Provided data:

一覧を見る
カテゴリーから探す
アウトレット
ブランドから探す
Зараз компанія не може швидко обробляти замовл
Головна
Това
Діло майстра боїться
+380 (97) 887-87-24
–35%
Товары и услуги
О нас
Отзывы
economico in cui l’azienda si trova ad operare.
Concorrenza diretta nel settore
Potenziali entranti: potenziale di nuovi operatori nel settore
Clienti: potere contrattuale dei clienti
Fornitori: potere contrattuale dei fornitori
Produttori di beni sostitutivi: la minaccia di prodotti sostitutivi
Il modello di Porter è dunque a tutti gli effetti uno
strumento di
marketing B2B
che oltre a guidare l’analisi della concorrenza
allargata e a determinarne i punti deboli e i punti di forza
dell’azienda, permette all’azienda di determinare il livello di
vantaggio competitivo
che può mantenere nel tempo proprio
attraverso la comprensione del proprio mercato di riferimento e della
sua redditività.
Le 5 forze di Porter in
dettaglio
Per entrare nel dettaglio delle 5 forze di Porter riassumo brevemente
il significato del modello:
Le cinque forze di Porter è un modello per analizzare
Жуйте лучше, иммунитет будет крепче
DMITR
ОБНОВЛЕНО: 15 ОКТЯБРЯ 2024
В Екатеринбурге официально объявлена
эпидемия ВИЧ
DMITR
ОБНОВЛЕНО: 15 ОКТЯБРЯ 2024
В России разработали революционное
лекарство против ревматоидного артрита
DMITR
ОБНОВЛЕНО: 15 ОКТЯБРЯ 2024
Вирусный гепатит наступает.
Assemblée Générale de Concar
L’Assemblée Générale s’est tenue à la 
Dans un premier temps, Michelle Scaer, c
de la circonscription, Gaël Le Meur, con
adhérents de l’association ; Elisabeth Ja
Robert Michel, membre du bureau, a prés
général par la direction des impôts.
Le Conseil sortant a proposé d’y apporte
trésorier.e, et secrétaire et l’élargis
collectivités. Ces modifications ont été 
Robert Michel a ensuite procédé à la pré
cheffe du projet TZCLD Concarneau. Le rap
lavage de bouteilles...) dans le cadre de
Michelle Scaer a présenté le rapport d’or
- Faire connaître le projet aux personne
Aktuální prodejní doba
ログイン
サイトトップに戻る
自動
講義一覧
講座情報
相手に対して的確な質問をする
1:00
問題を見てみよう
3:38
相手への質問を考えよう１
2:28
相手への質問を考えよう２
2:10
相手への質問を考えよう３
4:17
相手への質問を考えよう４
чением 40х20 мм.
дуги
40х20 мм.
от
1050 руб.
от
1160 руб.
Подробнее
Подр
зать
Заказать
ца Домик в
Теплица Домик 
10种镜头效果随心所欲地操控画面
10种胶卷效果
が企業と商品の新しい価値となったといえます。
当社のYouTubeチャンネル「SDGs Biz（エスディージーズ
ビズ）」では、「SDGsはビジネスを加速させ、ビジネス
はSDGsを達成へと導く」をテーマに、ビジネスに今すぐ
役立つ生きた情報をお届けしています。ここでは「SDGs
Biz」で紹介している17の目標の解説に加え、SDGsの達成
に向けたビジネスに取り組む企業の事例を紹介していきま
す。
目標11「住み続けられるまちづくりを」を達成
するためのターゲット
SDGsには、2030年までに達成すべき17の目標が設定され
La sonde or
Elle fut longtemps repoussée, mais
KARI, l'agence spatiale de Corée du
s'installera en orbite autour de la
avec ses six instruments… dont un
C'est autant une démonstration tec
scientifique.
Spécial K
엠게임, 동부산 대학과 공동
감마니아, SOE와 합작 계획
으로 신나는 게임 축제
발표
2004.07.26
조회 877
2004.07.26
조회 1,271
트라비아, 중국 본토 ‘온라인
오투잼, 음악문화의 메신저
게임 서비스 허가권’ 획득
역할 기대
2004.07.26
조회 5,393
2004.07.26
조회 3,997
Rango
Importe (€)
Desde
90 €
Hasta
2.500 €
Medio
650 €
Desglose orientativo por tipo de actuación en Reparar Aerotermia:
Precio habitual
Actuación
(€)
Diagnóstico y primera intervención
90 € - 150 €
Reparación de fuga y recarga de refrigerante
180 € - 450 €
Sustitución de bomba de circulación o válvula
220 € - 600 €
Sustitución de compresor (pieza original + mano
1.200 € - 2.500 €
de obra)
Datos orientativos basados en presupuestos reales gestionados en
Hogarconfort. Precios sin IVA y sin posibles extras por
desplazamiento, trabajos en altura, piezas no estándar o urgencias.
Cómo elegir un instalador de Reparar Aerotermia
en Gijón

Work task:
The entries above are to be output exactly as they appear.

Final answer:
一覧を見る
カテゴリーから探す
アウトレット
ブランドから探す
Зараз компанія не може швидко обробляти замовл
Головна
Това
Діло майстра боїться
+380 (97) 887-87-24
–35%
Товары и услуги
О нас
Отзывы
economico in cui l’azienda si trova ad operare.
Concorrenza diretta nel settore
Potenziali entranti: potenziale di nuovi operatori nel settore
Clienti: potere contrattuale dei clienti
Fornitori: potere contrattuale dei fornitori
Produttori di beni sostitutivi: la minaccia di prodotti sostitutivi
Il modello di Porter è dunque a tutti gli effetti uno
strumento di
marketing B2B
che oltre a guidare l’analisi della concorrenza
allargata e a determinarne i punti deboli e i punti di forza
dell’azienda, permette all’azienda di determinare il livello di
vantaggio competitivo
che può mantenere nel tempo proprio
attraverso la comprensione del proprio mercato di riferimento e della
sua redditività.
Le 5 forze di Porter in
dettaglio
Per entrare nel dettaglio delle 5 forze di Porter riassumo brevemente
il significato del modello:
Le cinque forze di Porter è un modello per analizzare
Жуйте лучше, иммунитет будет крепче
DMITR
ОБНОВЛЕНО: 15 ОКТЯБРЯ 2024
В Екатеринбурге официально объявлена
эпидемия ВИЧ
DMITR
ОБНОВЛЕНО: 15 ОКТЯБРЯ 2024
В России разработали революционное
лекарство против ревматоидного артрита
DMITR
ОБНОВЛЕНО: 15 ОКТЯБРЯ 2024
Вирусный гепатит наступает.
Assemblée Générale de Concar
L’Assemblée Générale s’est tenue à la 
Dans un premier temps, Michelle Scaer, c
de la circonscription, Gaël Le Meur, con
adhérents de l’association ; Elisabeth Ja
Robert Michel, membre du bureau, a prés
général par la direction des impôts.
Le Conseil sortant a proposé d’y apporte
trésorier.e, et secrétaire et l’élargis
collectivités. Ces modifications ont été 
Robert Michel a ensuite procédé à la pré
cheffe du projet TZCLD Concarneau. Le rap
lavage de bouteilles...) dans le cadre de
Michelle Scaer a présenté le rapport d’or
- Faire connaître le projet aux personne
Aktuální prodejní doba
ログイン
サイトトップに戻る
自動
講義一覧
講座情報
相手に対して的確な質問をする
1:00
問題を見てみよう
3:38
相手への質問を考えよう１
2:28
相手への質問を考えよう２
2:10
相手への質問を考えよう３
4:17
相手への質問を考えよう４
чением 40х20 мм.
дуги
40х20 мм.
от
1050 руб.
от
1160 руб.
Подробнее
Подр
зать
Заказать
ца Домик в
Теплица Домик 
10种镜头效果随心所欲地操控画面
10种胶卷效果
が企業と商品の新しい価値となったといえます。
当社のYouTubeチャンネル「SDGs Biz（エスディージーズ
ビズ）」では、「SDGsはビジネスを加速させ、ビジネス
はSDGsを達成へと導く」をテーマに、ビジネスに今すぐ
役立つ生きた情報をお届けしています。ここでは「SDGs
Biz」で紹介している17の目標の解説に加え、SDGsの達成
に向けたビジネスに取り組む企業の事例を紹介していきま
す。
目標11「住み続けられるまちづくりを」を達成
するためのターゲット
SDGsには、2030年までに達成すべき17の目標が設定され
La sonde or
Elle fut longtemps repoussée, mais
KARI, l'agence spatiale de Corée du
s'installera en orbite autour de la
avec ses six instruments… dont un
C'est autant une démonstration tec
scientifique.
Spécial K
엠게임, 동부산 대학과 공동
감마니아, SOE와 합작 계획
으로 신나는 게임 축제
발표
2004.07.26
조회 877
2004.07.26
조회 1,271
트라비아, 중국 본토 ‘온라인
오투잼, 음악문화의 메신저
게임 서비스 허가권’ 획득
역할 기대
2004.07.26
조회 5,393
2004.07.26
조회 3,997
Rango
Importe (€)
Desde
90 €
Hasta
2.500 €
Medio
650 €
Desglose orientativo por tipo de actuación en Reparar Aerotermia:
Precio habitual
Actuación
(€)
Diagnóstico y primera intervención
90 € - 150 €
Reparación de fuga y recarga de refrigerante
180 € - 450 €
Sustitución de bomba de circulación o válvula
220 € - 600 €
Sustitución de compresor (pieza original + mano
1.200 € - 2.500 €
de obra)
Datos orientativos basados en presupuestos reales gestionados en
Hogarconfort. Precios sin IVA y sin posibles extras por
desplazamiento, trabajos en altura, piezas no estándar o urgencias.
Cómo elegir un instalador de Reparar Aerotermia
en Gijón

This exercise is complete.